● **EJERCICIO**:
Actualiza el listado desde su inicio hasta la línea que contiene "transformar el modelo", ambas incluidas. Reescribe esas líneas sustituyendo "Lei" por "RON" y sin alterar nada más.

● **DATOS DE ENTRADA**:
-=-=-
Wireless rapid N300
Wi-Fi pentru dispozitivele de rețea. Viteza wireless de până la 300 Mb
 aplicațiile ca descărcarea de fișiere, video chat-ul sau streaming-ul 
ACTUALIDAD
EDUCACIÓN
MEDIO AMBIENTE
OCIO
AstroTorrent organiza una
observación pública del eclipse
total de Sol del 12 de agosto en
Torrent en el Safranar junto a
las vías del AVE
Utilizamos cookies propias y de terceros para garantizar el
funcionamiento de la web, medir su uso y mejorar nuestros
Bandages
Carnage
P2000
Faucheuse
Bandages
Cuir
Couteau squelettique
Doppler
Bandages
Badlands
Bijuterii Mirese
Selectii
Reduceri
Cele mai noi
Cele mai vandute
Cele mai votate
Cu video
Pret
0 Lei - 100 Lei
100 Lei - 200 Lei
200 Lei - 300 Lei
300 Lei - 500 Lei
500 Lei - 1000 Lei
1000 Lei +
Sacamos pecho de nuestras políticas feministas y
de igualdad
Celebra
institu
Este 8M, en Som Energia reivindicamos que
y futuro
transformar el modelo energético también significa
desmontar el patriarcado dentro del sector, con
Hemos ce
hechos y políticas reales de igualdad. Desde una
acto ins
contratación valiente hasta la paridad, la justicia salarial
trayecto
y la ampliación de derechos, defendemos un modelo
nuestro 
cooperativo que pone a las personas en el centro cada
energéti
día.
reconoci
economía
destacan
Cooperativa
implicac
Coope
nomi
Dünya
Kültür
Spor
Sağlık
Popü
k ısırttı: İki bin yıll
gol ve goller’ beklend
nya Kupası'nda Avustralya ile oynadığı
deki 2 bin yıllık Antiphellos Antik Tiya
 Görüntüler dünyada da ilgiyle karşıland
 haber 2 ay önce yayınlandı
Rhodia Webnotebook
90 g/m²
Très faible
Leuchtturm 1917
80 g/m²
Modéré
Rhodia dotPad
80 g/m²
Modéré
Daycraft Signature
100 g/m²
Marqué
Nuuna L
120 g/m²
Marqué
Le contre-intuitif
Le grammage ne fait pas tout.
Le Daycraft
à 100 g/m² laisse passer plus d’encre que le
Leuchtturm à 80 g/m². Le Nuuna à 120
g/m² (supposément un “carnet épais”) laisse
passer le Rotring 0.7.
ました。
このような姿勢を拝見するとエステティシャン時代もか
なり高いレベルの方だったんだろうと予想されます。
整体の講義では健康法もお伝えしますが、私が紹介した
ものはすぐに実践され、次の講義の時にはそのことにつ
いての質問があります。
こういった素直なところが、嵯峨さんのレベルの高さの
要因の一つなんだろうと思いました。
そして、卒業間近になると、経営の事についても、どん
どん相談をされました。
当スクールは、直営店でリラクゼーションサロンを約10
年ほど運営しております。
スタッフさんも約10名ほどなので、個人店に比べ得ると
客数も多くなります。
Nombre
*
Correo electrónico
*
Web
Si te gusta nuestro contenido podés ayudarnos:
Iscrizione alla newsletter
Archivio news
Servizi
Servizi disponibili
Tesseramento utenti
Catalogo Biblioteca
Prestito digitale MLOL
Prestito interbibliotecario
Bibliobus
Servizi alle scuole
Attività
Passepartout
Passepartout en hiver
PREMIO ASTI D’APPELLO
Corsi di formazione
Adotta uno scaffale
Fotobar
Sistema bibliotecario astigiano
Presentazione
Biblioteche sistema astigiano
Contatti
-=-=-
● **RESULTADO**:
Wireless rapid N300
Wi-Fi pentru dispozitivele de rețea. Viteza wireless de până la 300 Mb
 aplicațiile ca descărcarea de fișiere, video chat-ul sau streaming-ul 
ACTUALIDAD
EDUCACIÓN
MEDIO AMBIENTE
OCIO
AstroTorrent organiza una
observación pública del eclipse
total de Sol del 12 de agosto en
Torrent en el Safranar junto a
las vías del AVE
Utilizamos cookies propias y de terceros para garantizar el
funcionamiento de la web, medir su uso y mejorar nuestros
Bandages
Carnage
P2000
Faucheuse
Bandages
Cuir
Couteau squelettique
Doppler
Bandages
Badlands
Bijuterii Mirese
Selectii
Reduceri
Cele mai noi
Cele mai vandute
Cele mai votate
Cu video
Pret
0 RON - 100 RON
100 RON - 200 RON
200 RON - 300 RON
300 RON - 500 RON
500 RON - 1000 RON
1000 RON +
Sacamos pecho de nuestras políticas feministas y
de igualdad
Celebra
institu
Este 8M, en Som Energia reivindicamos que
y futuro
transformar el modelo energético también significa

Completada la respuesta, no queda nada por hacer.